Here’s a fun fact: Last year, Alcohol & Tobacco Tax & Trade Bureau issued more certificates of label approval (COLAs) for imported product (98,114) than it did for domestic product (86,958), “thereby demonstrating the strong consumer demand for imported distilled spirits, wine and malt beverages,” Robert M. Tobiassen, president, National Association of Beverage Importers told TTB in a letter urging modernization of label rules. “Today’s world is clearly different than in 1935,” Tobiassen adds drily. Many core areas of label regulations date from Repeal of Prohibition.
One big change: Consumers in the U.S. “are intelligent and global in outlook and understanding,” he says, and “not only for alcohol beverages but for a huge range of consumer food and beverage products.”
Consumers can read, interpret and understand truthful, accurate and specific information on labels and in advertisements. “Many areas of alleged confusion by consumers can be resolved immediately through their online search skills for information,” he says.
“The instant availability of information via the Internet provides consumers with a self-policing tool that far surpasses what TTB can do as a regulator in gauging or “second guessing” consumer deception through general regulations. Inaccurate, false, and unauthentic claims about a product can result in “brand death” in the marketplace via consumer complaints going virtual online,” Tobiassen says.
And through its commercial speech cases, the Supreme Court has significantly reduced “the zone of discretion” for TTB, setting a “high bar for the Federal Government in backing up and proving its claim that any one representation on a label or in an advertisement is misleading, Tobiassen says. He suggests TTB might be better off “waiting for consumer complaints about specific labels or advertisements than purely speculating in advance.”

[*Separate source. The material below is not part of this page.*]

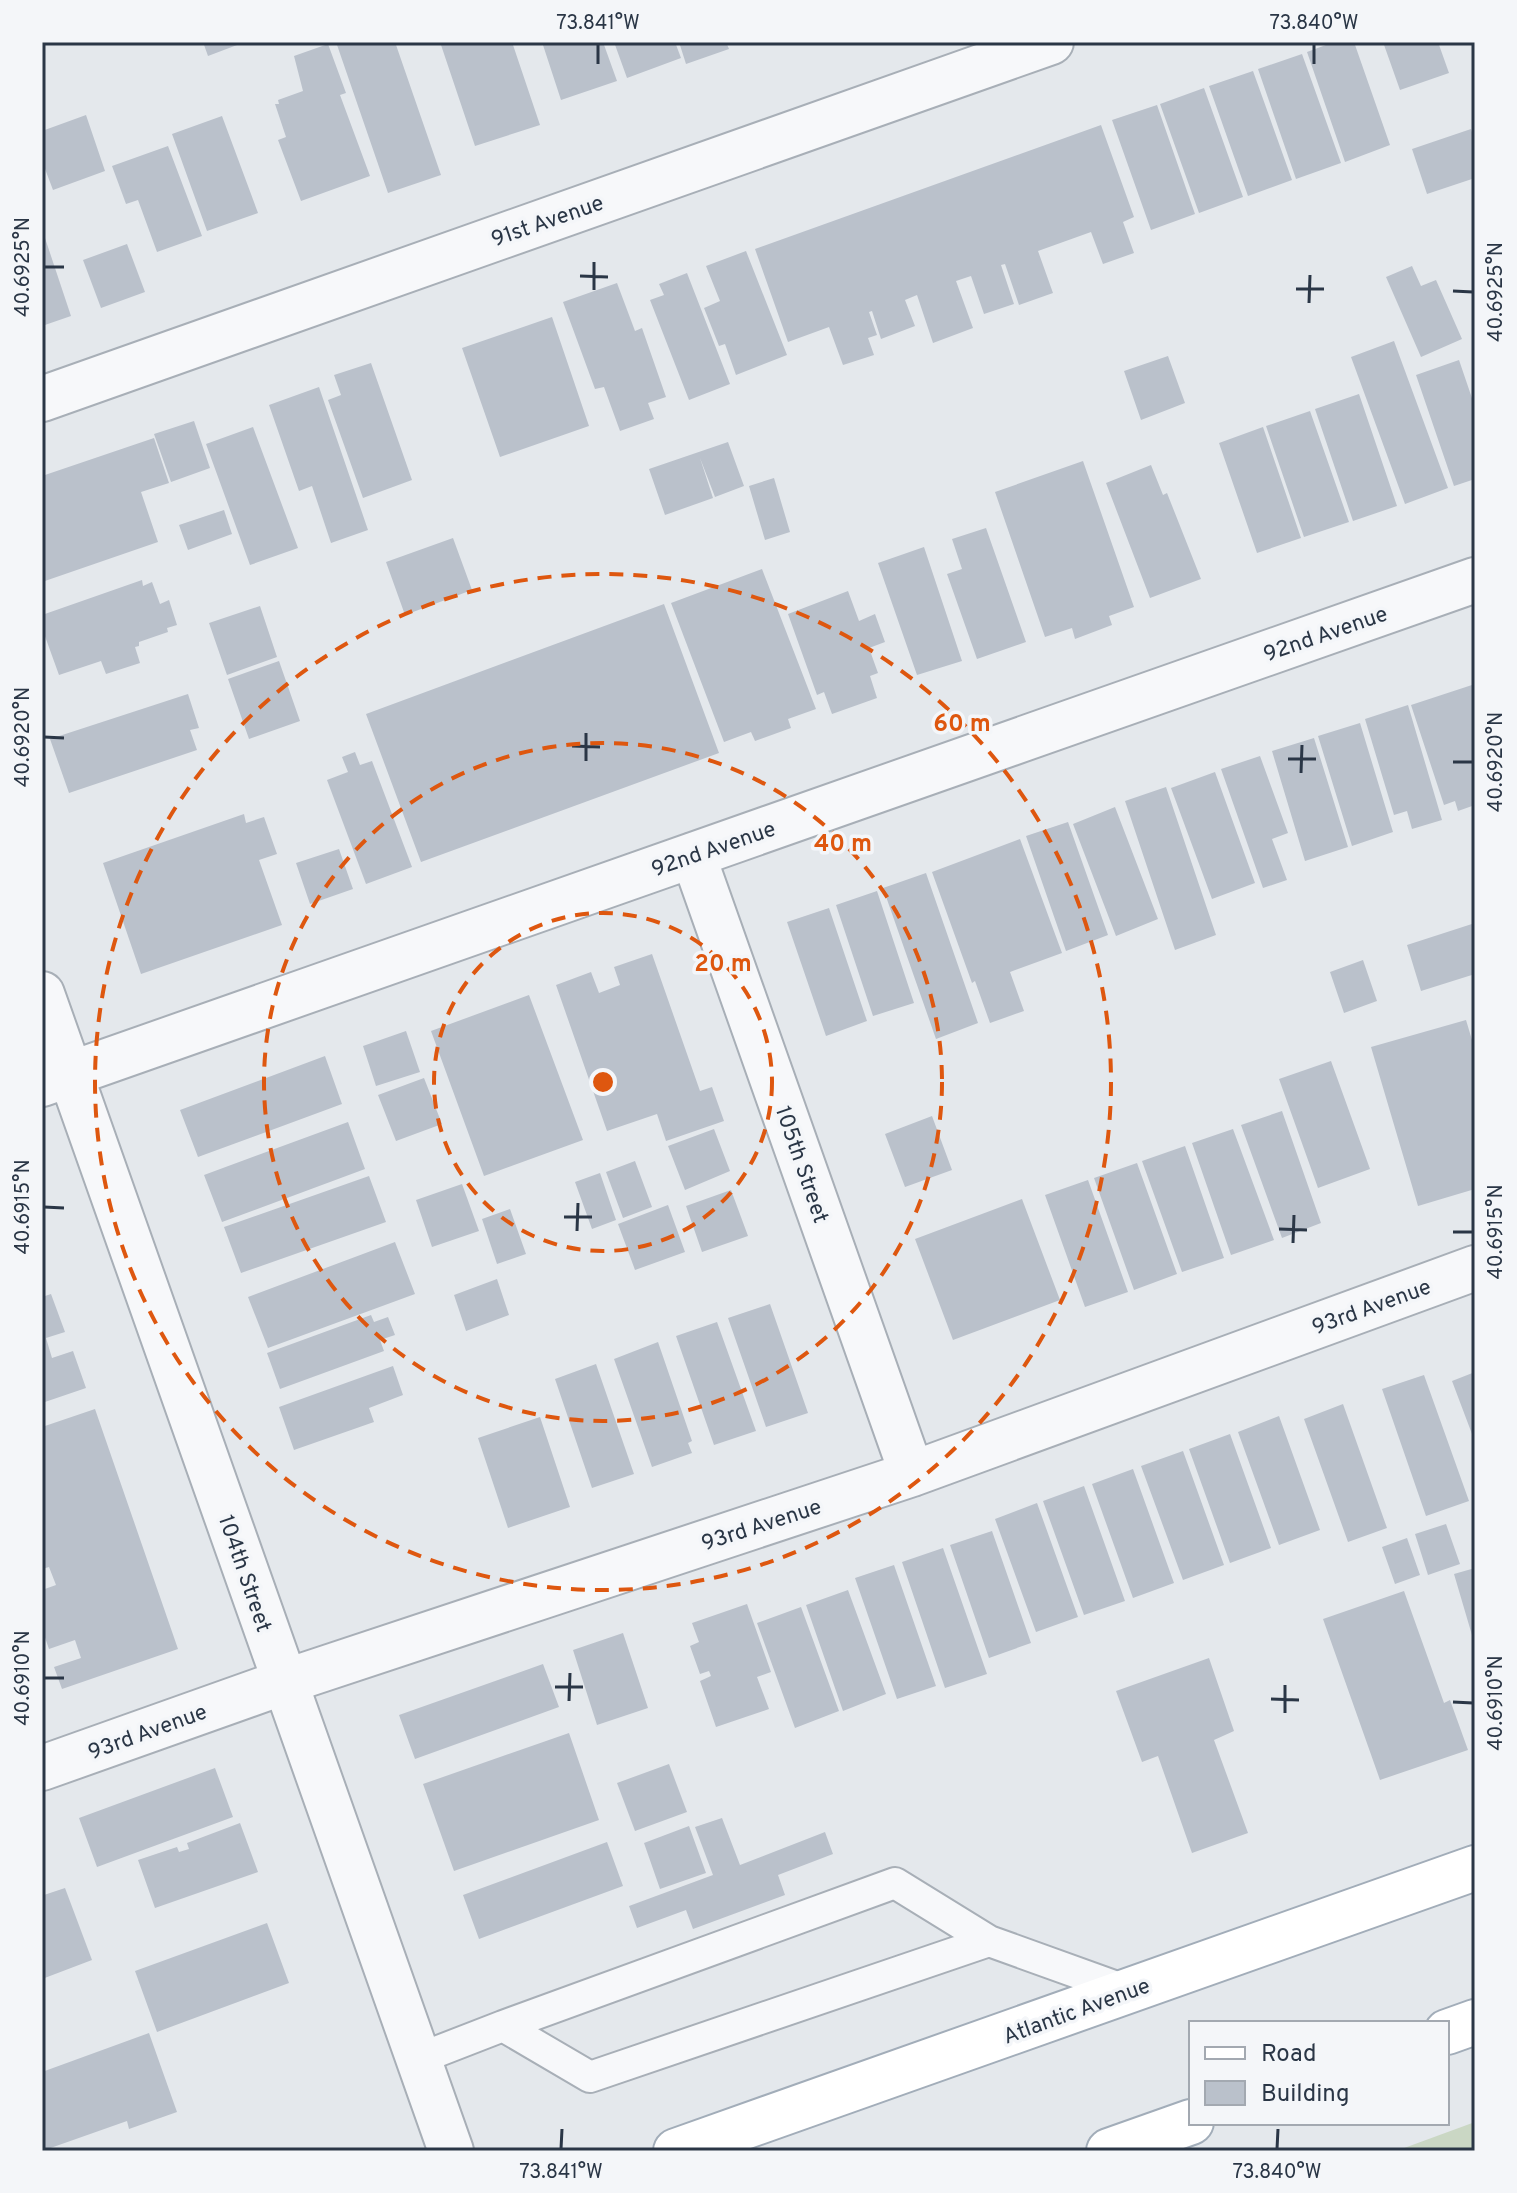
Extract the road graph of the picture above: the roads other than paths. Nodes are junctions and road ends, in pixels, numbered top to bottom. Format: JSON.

In his comments, Tobiassen urges TTB to deal with private and controlled labels in a second round of proposed rulemaking. “Unlike other labeling topics this one implicates unfair trade practices because many questions arise by producers or importers of private label products on how they can distribute these products without facing allegations of trade practice violations,” he writes.
TTB routinely waives COLA requirements for product brought into the U.S. for use at trade shows and not for subsequent sales in the U.S. as well as samples used for soliciting orders. Tobiassen urges TTB to abandon the current waiver process and replace it with a notice to TTB and a three-year recordkeeping procedure by the importer. In addition, “the regulation could require all bottles and containers bear a firmly affixed strip label declaring the product is not for sale and is restricted to use only at a trade show or convention.
“This simplified process would greatly reduce the burden on importers with a commensurate resource relief on TTB,” he says, adding TTB has replaced application procedures with notice procedures in some other instances.
In his comment letter, Tobiassen joins with comments raised by the Tequila Regulatory Council in stressing the importance of TTB insuring that consumers aren’t misled by labels on products not eligible for distinctive categories of origin. He urges TTB to develop criteria to be used by TTB in recognizing product names and to issue a second notice of proposed rulemaking to seek comment on TTB’s proposed criteria.
He recommends suppliers be allowed to use barrels smaller than 50 gallons for aging. “No solid reason exists for denying flexibility to distillers in their production and development of products,” he says.
Since COLAs Online is a permanent cyberspace record of all approved COLAs, Tobiassen says there is no legitimate business reason to require importers to maintain these records on their premises. “Given the volume of imports, the retention of certificates for each shipment is extremely burdensome so the shortening of this period leads to a lesser regulatory burden and compliance time burden,” he says.
Tobiassen also recommends a number of other recordkeeping simplifications, including simply requiring COLA identification numbers to be on file with the importer, rather than a line-by-line listing of each COLA identification number, and a recognition that importers often rely on information from foreign producers.
NABI also recommends TTB clarify whether QR codes are labeling or advertising, allow imported wines as well as domestic wines to use the term “estate grown, “allow non-grape wines to use the names of American or foreign viticultural areas to provide more information to consumers.
Tobiassen said there’s no reason additional information on a label should be subject to type size uniformity. “Given the puffery and promotional nature of additional information, we believe there is good reason why current regulations do not require such uniformity and believe proposed regulations should clarify that uniformity is not required.”
TTB should allow successor entities to adopt COLAs, just as the proposed regulations allow adoption of approved formulas by a successor to the entity holding the approved formula,” he said.
Tobiassen notes that under a longstanding interpretation of the COLA requirement, TTB and its predecessor agencies required wineries and distiller to obtain a certificate of exemption for products produced and sold in a single state. The same requirement should apply to beer, he said.